What to produce
Would you transcribe the whole listing exactly, minus its pictures?

Data for the task

►

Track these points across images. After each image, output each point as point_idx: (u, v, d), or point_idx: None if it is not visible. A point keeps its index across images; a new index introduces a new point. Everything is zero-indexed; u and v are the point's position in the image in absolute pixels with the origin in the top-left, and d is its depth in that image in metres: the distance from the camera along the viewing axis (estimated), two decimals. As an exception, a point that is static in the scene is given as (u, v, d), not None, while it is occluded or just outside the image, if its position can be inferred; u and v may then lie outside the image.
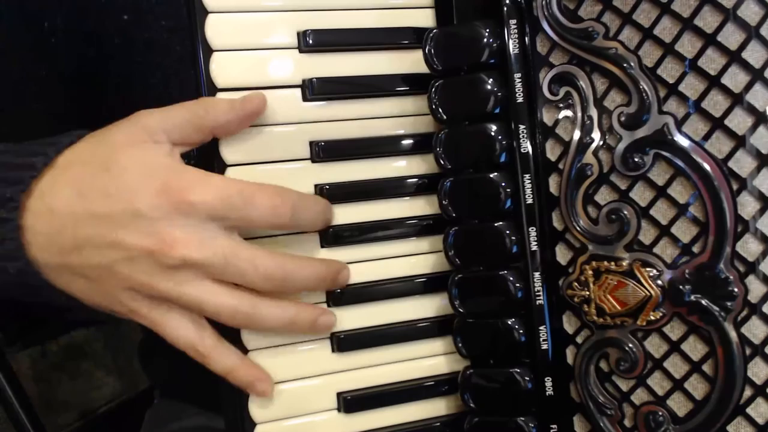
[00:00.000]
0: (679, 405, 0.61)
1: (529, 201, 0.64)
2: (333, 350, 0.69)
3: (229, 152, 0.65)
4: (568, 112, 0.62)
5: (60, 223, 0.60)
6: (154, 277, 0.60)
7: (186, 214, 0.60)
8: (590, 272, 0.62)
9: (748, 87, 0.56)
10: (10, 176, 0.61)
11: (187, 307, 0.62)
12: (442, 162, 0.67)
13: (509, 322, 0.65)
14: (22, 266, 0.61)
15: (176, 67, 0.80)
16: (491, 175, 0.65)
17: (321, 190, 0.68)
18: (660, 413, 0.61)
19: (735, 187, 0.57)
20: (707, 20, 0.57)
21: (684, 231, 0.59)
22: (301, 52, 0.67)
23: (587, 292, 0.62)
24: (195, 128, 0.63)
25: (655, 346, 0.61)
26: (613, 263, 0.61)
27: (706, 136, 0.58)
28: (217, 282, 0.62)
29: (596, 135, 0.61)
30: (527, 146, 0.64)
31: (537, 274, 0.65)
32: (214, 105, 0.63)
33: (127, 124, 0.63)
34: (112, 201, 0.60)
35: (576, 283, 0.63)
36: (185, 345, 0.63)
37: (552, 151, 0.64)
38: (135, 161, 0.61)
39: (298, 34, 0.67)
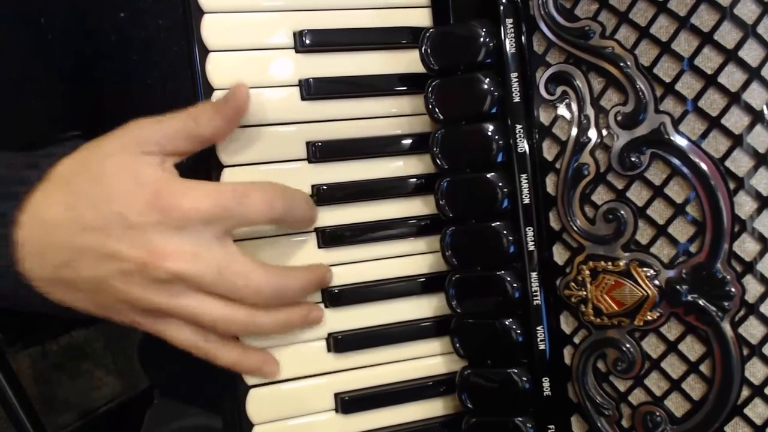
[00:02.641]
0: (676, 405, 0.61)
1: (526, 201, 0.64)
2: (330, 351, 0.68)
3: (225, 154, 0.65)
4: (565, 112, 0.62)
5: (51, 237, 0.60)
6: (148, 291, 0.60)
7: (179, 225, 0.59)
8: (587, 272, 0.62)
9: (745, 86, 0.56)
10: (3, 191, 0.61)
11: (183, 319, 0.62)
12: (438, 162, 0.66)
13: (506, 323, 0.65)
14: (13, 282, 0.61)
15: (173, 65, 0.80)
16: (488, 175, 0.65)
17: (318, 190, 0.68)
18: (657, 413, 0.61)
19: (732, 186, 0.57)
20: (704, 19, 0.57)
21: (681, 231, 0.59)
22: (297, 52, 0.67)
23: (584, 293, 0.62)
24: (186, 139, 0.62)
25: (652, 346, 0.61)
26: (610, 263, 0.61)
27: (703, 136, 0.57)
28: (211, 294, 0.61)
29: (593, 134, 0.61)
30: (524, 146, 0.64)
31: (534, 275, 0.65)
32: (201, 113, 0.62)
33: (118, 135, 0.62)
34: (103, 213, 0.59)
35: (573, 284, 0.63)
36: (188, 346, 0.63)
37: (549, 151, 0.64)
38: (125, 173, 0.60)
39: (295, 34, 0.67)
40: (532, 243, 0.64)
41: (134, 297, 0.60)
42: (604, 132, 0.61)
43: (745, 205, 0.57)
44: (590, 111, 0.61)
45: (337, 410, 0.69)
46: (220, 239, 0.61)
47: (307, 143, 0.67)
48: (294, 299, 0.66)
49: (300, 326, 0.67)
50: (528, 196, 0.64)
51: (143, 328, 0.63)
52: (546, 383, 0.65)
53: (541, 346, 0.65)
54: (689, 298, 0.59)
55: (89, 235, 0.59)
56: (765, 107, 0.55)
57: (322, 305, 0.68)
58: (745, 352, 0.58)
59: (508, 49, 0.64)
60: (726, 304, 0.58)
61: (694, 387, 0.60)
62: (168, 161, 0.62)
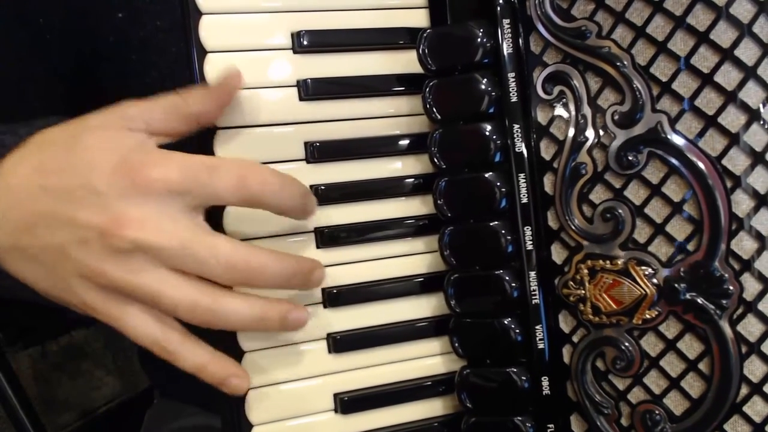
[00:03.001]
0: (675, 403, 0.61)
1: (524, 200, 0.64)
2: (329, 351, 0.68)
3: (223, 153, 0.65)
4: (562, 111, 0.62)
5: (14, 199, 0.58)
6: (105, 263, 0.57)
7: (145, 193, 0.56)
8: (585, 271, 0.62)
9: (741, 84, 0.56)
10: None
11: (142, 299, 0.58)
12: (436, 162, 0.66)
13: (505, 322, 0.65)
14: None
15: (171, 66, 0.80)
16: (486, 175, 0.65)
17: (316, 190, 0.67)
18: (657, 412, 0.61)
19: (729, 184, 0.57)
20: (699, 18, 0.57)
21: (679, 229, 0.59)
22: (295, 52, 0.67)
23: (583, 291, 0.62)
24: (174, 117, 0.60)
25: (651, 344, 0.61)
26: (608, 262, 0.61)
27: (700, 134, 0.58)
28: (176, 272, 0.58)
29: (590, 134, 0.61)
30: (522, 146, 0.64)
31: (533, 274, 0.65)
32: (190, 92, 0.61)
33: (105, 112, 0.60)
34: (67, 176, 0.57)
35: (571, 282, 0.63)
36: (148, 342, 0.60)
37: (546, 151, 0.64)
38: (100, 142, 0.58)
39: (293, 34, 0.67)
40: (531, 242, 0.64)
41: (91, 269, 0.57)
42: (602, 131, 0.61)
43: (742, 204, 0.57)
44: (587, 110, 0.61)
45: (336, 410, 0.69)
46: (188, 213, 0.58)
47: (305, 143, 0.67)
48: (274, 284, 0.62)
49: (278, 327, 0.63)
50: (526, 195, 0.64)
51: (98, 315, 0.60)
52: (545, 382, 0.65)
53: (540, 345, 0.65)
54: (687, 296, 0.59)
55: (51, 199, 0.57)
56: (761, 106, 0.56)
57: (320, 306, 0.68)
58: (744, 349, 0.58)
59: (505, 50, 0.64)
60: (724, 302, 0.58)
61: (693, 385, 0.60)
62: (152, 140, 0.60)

◄

Task result
Track these points across images. After each image, output each point as point_idx: (u, v, d), or point_idx: None if it is not visible. A point keeps its index across images; a new index introduces a new point. Everything is zero-indexed; u and v are the point's position in the image in absolute pixels with the origin in the top-left, and d is its depth in that image in metres: the distance from the camera along the viewing axis (estimated), two decimals. As an exception, a point that is static in the scene is given as (u, v, d), not None, while it is occluded or just outside the image, if its position can be inferred; u and v may then lie outside the image.
[00:00.000]
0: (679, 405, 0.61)
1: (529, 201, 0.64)
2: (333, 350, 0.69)
3: (229, 152, 0.65)
4: (568, 112, 0.62)
5: (60, 223, 0.60)
6: (154, 277, 0.60)
7: (186, 214, 0.60)
8: (590, 272, 0.62)
9: (748, 87, 0.56)
10: (10, 176, 0.61)
11: (187, 307, 0.62)
12: (442, 162, 0.67)
13: (509, 322, 0.65)
14: (22, 266, 0.61)
15: (176, 67, 0.80)
16: (491, 175, 0.65)
17: (321, 190, 0.68)
18: (660, 413, 0.61)
19: (735, 187, 0.57)
20: (707, 20, 0.57)
21: (684, 231, 0.59)
22: (301, 52, 0.67)
23: (587, 292, 0.62)
24: (195, 128, 0.63)
25: (655, 346, 0.61)
26: (613, 263, 0.61)
27: (706, 136, 0.58)
28: (217, 282, 0.62)
29: (596, 135, 0.61)
30: (527, 146, 0.64)
31: (537, 274, 0.65)
32: (214, 105, 0.63)
33: (127, 124, 0.63)
34: (112, 201, 0.60)
35: (576, 283, 0.63)
36: (185, 345, 0.63)
37: (552, 151, 0.64)
38: (135, 161, 0.61)
39: (298, 34, 0.67)
[00:02.641]
0: (676, 405, 0.61)
1: (526, 201, 0.64)
2: (330, 351, 0.68)
3: (225, 154, 0.65)
4: (565, 112, 0.62)
5: (51, 237, 0.60)
6: (148, 291, 0.60)
7: (179, 225, 0.59)
8: (587, 272, 0.62)
9: (745, 86, 0.56)
10: (3, 191, 0.61)
11: (183, 319, 0.62)
12: (438, 162, 0.66)
13: (506, 323, 0.65)
14: (13, 282, 0.61)
15: (173, 65, 0.80)
16: (488, 175, 0.65)
17: (318, 190, 0.68)
18: (657, 413, 0.61)
19: (732, 186, 0.57)
20: (704, 19, 0.57)
21: (681, 231, 0.59)
22: (297, 52, 0.67)
23: (584, 293, 0.62)
24: (186, 139, 0.62)
25: (652, 346, 0.61)
26: (610, 263, 0.61)
27: (703, 136, 0.57)
28: (211, 294, 0.61)
29: (593, 134, 0.61)
30: (524, 146, 0.64)
31: (534, 275, 0.65)
32: (201, 113, 0.62)
33: (118, 135, 0.62)
34: (103, 213, 0.59)
35: (573, 284, 0.63)
36: (188, 346, 0.63)
37: (549, 151, 0.64)
38: (125, 173, 0.60)
39: (295, 34, 0.67)
40: (532, 243, 0.64)
41: (134, 297, 0.60)
42: (604, 132, 0.61)
43: (745, 205, 0.57)
44: (590, 111, 0.61)
45: (337, 410, 0.69)
46: (220, 239, 0.61)
47: (307, 143, 0.67)
48: (294, 299, 0.66)
49: (300, 326, 0.67)
50: (528, 196, 0.64)
51: (143, 328, 0.63)
52: (546, 383, 0.65)
53: (541, 346, 0.65)
54: (689, 298, 0.59)
55: (89, 235, 0.59)
56: (765, 107, 0.55)
57: (322, 305, 0.68)
58: (745, 352, 0.58)
59: (508, 49, 0.64)
60: (726, 304, 0.58)
61: (694, 387, 0.60)
62: (168, 161, 0.62)
[00:03.001]
0: (675, 403, 0.61)
1: (524, 200, 0.64)
2: (329, 351, 0.68)
3: (223, 153, 0.65)
4: (562, 111, 0.62)
5: (14, 199, 0.58)
6: (105, 263, 0.57)
7: (145, 193, 0.56)
8: (585, 271, 0.62)
9: (741, 84, 0.56)
10: None
11: (142, 299, 0.58)
12: (436, 162, 0.66)
13: (505, 322, 0.65)
14: None
15: (171, 66, 0.80)
16: (486, 175, 0.65)
17: (316, 190, 0.67)
18: (657, 412, 0.61)
19: (729, 184, 0.57)
20: (699, 18, 0.57)
21: (679, 229, 0.59)
22: (295, 52, 0.67)
23: (583, 291, 0.62)
24: (174, 117, 0.60)
25: (651, 344, 0.61)
26: (608, 262, 0.61)
27: (700, 134, 0.58)
28: (176, 272, 0.58)
29: (590, 134, 0.61)
30: (522, 146, 0.64)
31: (533, 274, 0.65)
32: (190, 92, 0.61)
33: (105, 112, 0.60)
34: (67, 176, 0.57)
35: (571, 282, 0.63)
36: (148, 342, 0.60)
37: (546, 151, 0.64)
38: (100, 142, 0.58)
39: (293, 34, 0.67)
40: (531, 242, 0.64)
41: (91, 269, 0.57)
42: (602, 131, 0.61)
43: (742, 204, 0.57)
44: (587, 110, 0.61)
45: (336, 410, 0.69)
46: (188, 213, 0.58)
47: (305, 143, 0.67)
48: (274, 284, 0.62)
49: (278, 327, 0.63)
50: (526, 195, 0.64)
51: (98, 315, 0.60)
52: (545, 382, 0.65)
53: (540, 345, 0.65)
54: (687, 296, 0.59)
55: (51, 199, 0.57)
56: (761, 106, 0.56)
57: (320, 306, 0.68)
58: (744, 349, 0.58)
59: (505, 50, 0.64)
60: (724, 302, 0.58)
61: (693, 385, 0.60)
62: (152, 140, 0.60)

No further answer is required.